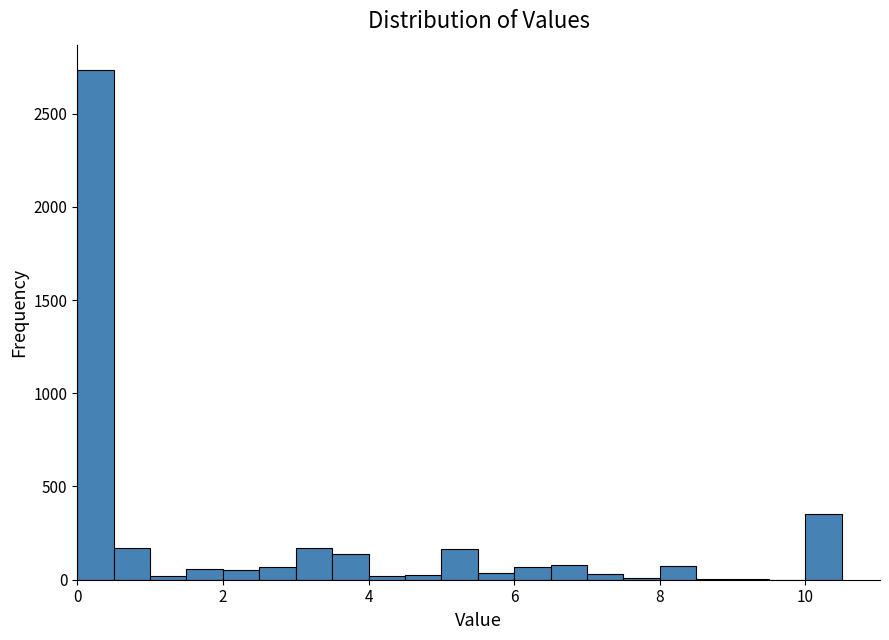

Around what value on the x-axis is the tallest bar? Give the approximate position of its centre, as read against the axis.

0.2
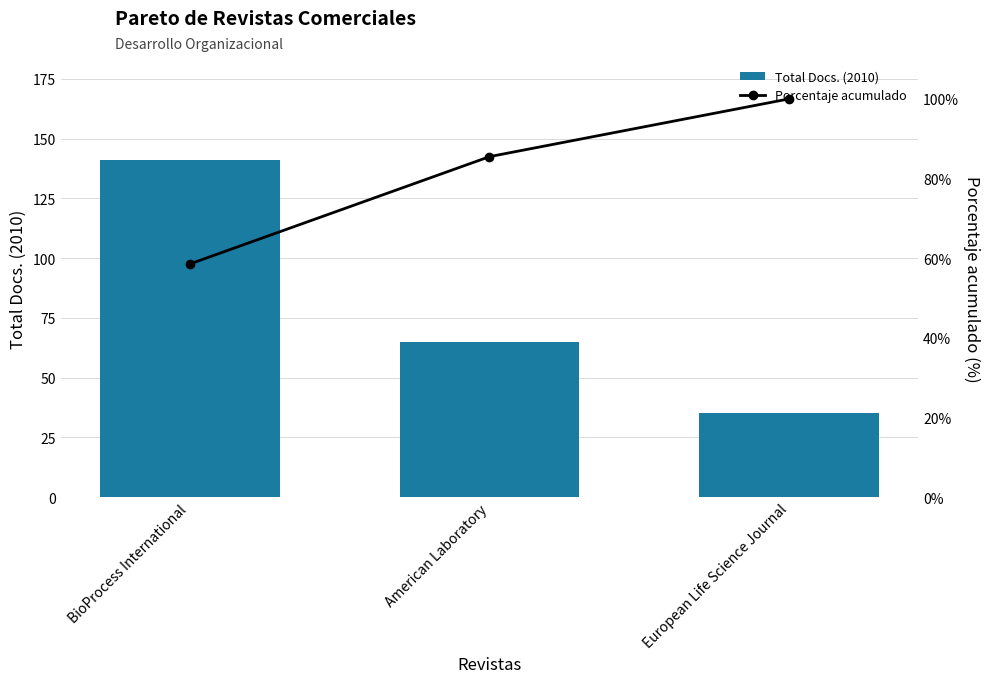

What is the highest value of the Total Docs. (2010) series?

141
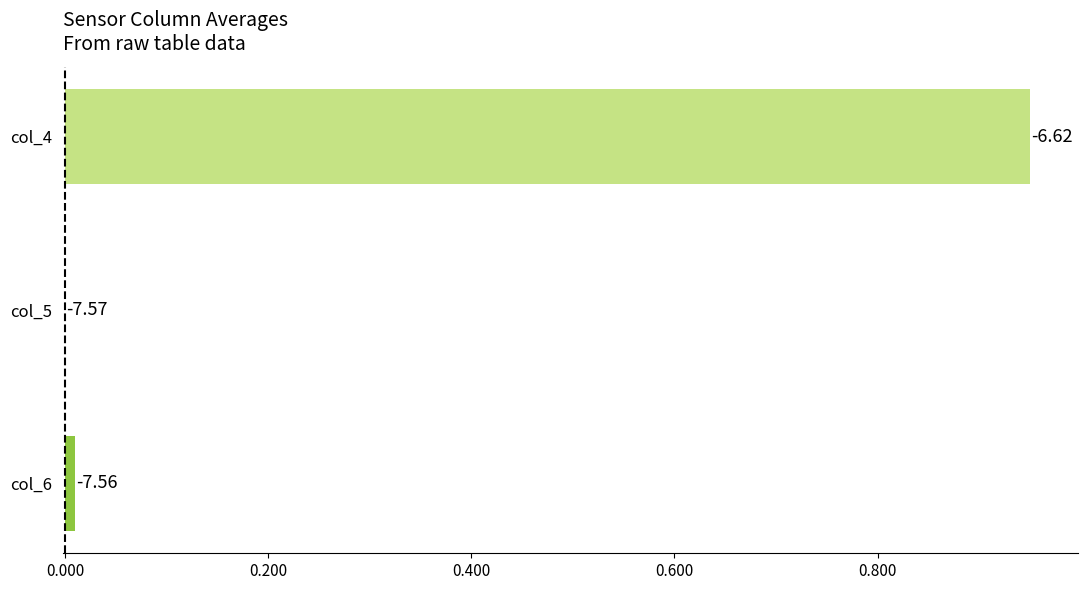

Are the bars horizontal?

Yes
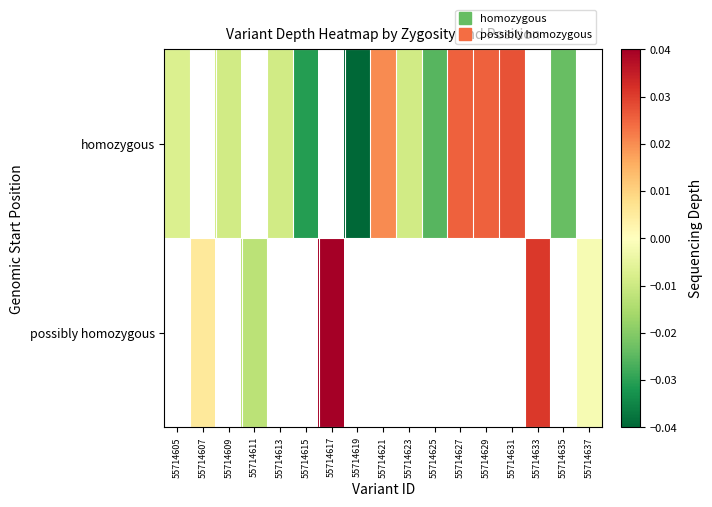

Is it true that homozygous equals -0.0 at 55714623?

True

▸ What the exercise asks: Pull out every line of the entries above that contains the word "value", where case counts.

▸ The answer:
Around what value on the x-axis is the tallest bar? Give the approximate position of its centre, as read against the axis.
What is the highest value of the Total Docs. (2010) series?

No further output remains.